The Arkansas Board of Education’s response to the citizen outcry was tepid. They passed two motions. One creating a Civic Advisory Board and the other hastening a review of academic progress, but it is simply not enough.
The State Department of Education neglected the Civic Advisory Council, and residents have little reason to have faith that the new Civic Advisory Board will be treated with any more respect. Board member Chambers stated that we should have community forums, which we should, but the Civic Advisory Council has already had a series of forums which Commissioner Key and the State Board ignored. The process of state control of any school district has been made illegitimate by the bungling of the situation in Little Rock in a rush toward an agenda of school privatization and segregation.
Reforms the State Board could enact which would have real meaning moving forward would be:
  • Implementing a moratorium on charter schools in Arkansas until there is greater evidence of their value, until their problems with segregation can be addressed by creating more transparent and accountable enrollment processes, and until there is a comprehensive plan on how they will integrate with existing public school structures without wasting taxpayer dollars by duplicating services in some areas, while ignoring the parts of our city with the most need.
  • The State Board of Education should hold monthly hearings on enrolment at LISA Academy, eStem and other charter schools about the demographics of their enrolment and their outreach strategies.
  • The State Board should insist that the staff at ADE and the LRSD create a process on how they will handle school closures that are likely due to budget cuts. How will those decisions be made? How will the community be able to inform those decisions? How can those decisions be made that ensure the principle of quality and equitable educational opportunities for ALL students in the district? The expansion of charter schools will only accelerate the drive to close more schools in Little Rock -- the State Board and Commissioner Key need to hold community meetings where they meet directly with impacted students, families, staff and neighborhoods.
  • The State Board should create a clear, transparent, and accelerated path back to the local control of an elected school board. The State Department and Board of Education’s actions have proven the state is either unable or unwilling to making decisions in our children’s best interests.   
  • The State Board should convene a committee to look the existing consensus on research proven strategies that improve student outcomes.The Department's attention should be focused on those areas instead of divisive battles on discredited privatization.

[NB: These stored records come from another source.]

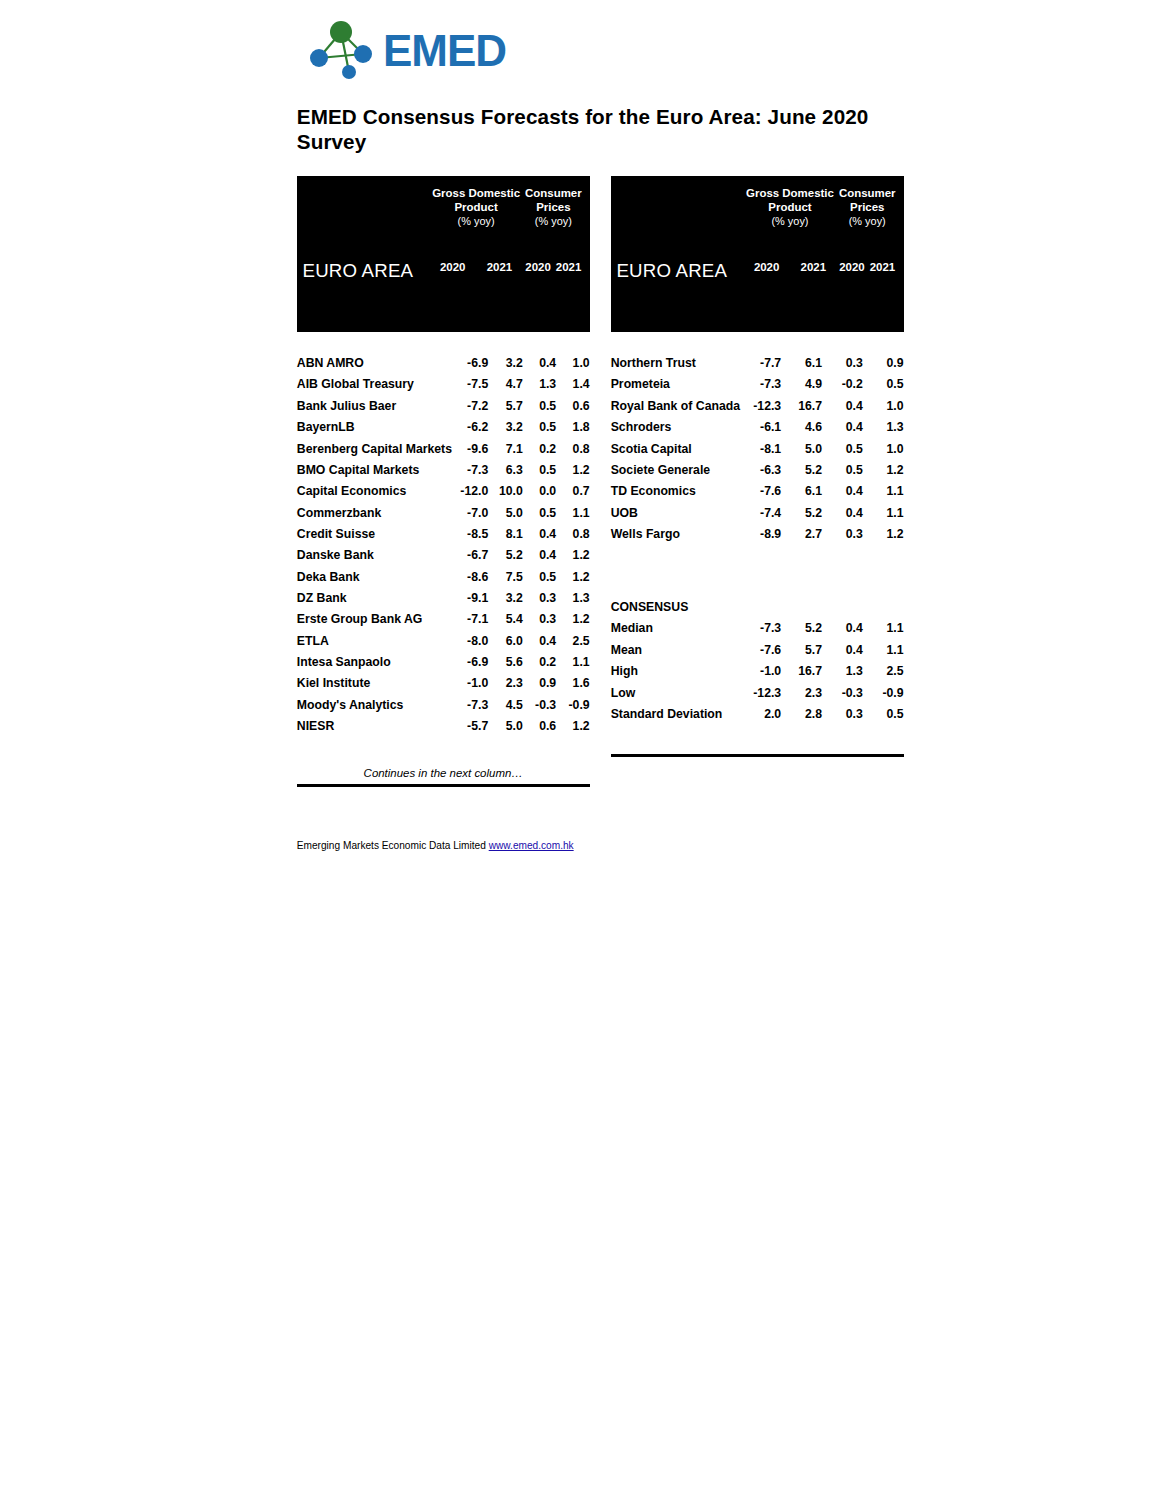EMED
EMED Consensus Forecasts for the Euro Area: June 2020 Survey
| | Gross Domestic Product (% yoy) | Consumer Prices (% yoy) |
| | 2020 | 2021 | 2020 | 2021 |
EURO AREA
| ABN AMRO | -6.9 | 3.2 | 0.4 | 1.0 |
| AIB Global Treasury | -7.5 | 4.7 | 1.3 | 1.4 |
| Bank Julius Baer | -7.2 | 5.7 | 0.5 | 0.6 |
| BayernLB | -6.2 | 3.2 | 0.5 | 1.8 |
| Berenberg Capital Markets | -9.6 | 7.1 | 0.2 | 0.8 |
| BMO Capital Markets | -7.3 | 6.3 | 0.5 | 1.2 |
| Capital Economics | -12.0 | 10.0 | 0.0 | 0.7 |
| Commerzbank | -7.0 | 5.0 | 0.5 | 1.1 |
| Credit Suisse | -8.5 | 8.1 | 0.4 | 0.8 |
| Danske Bank | -6.7 | 5.2 | 0.4 | 1.2 |
| Deka Bank | -8.6 | 7.5 | 0.5 | 1.2 |
| DZ Bank | -9.1 | 3.2 | 0.3 | 1.3 |
| Erste Group Bank AG | -7.1 | 5.4 | 0.3 | 1.2 |
| ETLA | -8.0 | 6.0 | 0.4 | 2.5 |
| Intesa Sanpaolo | -6.9 | 5.6 | 0.2 | 1.1 |
| Kiel Institute | -1.0 | 2.3 | 0.9 | 1.6 |
| Moody's Analytics | -7.3 | 4.5 | -0.3 | -0.9 |
| NIESR | -5.7 | 5.0 | 0.6 | 1.2 |
Continues in the next column…
| | Gross Domestic Product (% yoy) | Consumer Prices (% yoy) |
| | 2020 | 2021 | 2020 | 2021 |
EURO AREA
| Northern Trust | -7.7 | 6.1 | 0.3 | 0.9 |
| Prometeia | -7.3 | 4.9 | -0.2 | 0.5 |
| Royal Bank of Canada | -12.3 | 16.7 | 0.4 | 1.0 |
| Schroders | -6.1 | 4.6 | 0.4 | 1.3 |
| Scotia Capital | -8.1 | 5.0 | 0.5 | 1.0 |
| Societe Generale | -6.3 | 5.2 | 0.5 | 1.2 |
| TD Economics | -7.6 | 6.1 | 0.4 | 1.1 |
| UOB | -7.4 | 5.2 | 0.4 | 1.1 |
| Wells Fargo | -8.9 | 2.7 | 0.3 | 1.2 |
| CONSENSUS | | | | |
| Median | -7.3 | 5.2 | 0.4 | 1.1 |
| Mean | -7.6 | 5.7 | 0.4 | 1.1 |
| High | -1.0 | 16.7 | 1.3 | 2.5 |
| Low | -12.3 | 2.3 | -0.3 | -0.9 |
| Standard Deviation | 2.0 | 2.8 | 0.3 | 0.5 |
Emerging Markets Economic Data Limited www.emed.com.hk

There are research based reforms we already know will work. Student achievement would start rising tomorrow if we implemented them today. PreK, nutrition and afterschool programs are just a few of the things we should be investing in, rather than polarizing and segregating experiments.  
  • Finally it is time for Commissioner Key to resign or be replaced. He has rigged the process to favor an ideological agenda of privatizing public schools despite a mountain of evidence of the harm it would do to Little Rock’s students and community. He has made unaccountable and non-transparent decisions about our Superintendent, about approving charter school expansions, about hiring unlicensed novice teachers to serve in the neediest schools and more. He has broken the public’s trust and simply has no remaining credibility to lead the Department.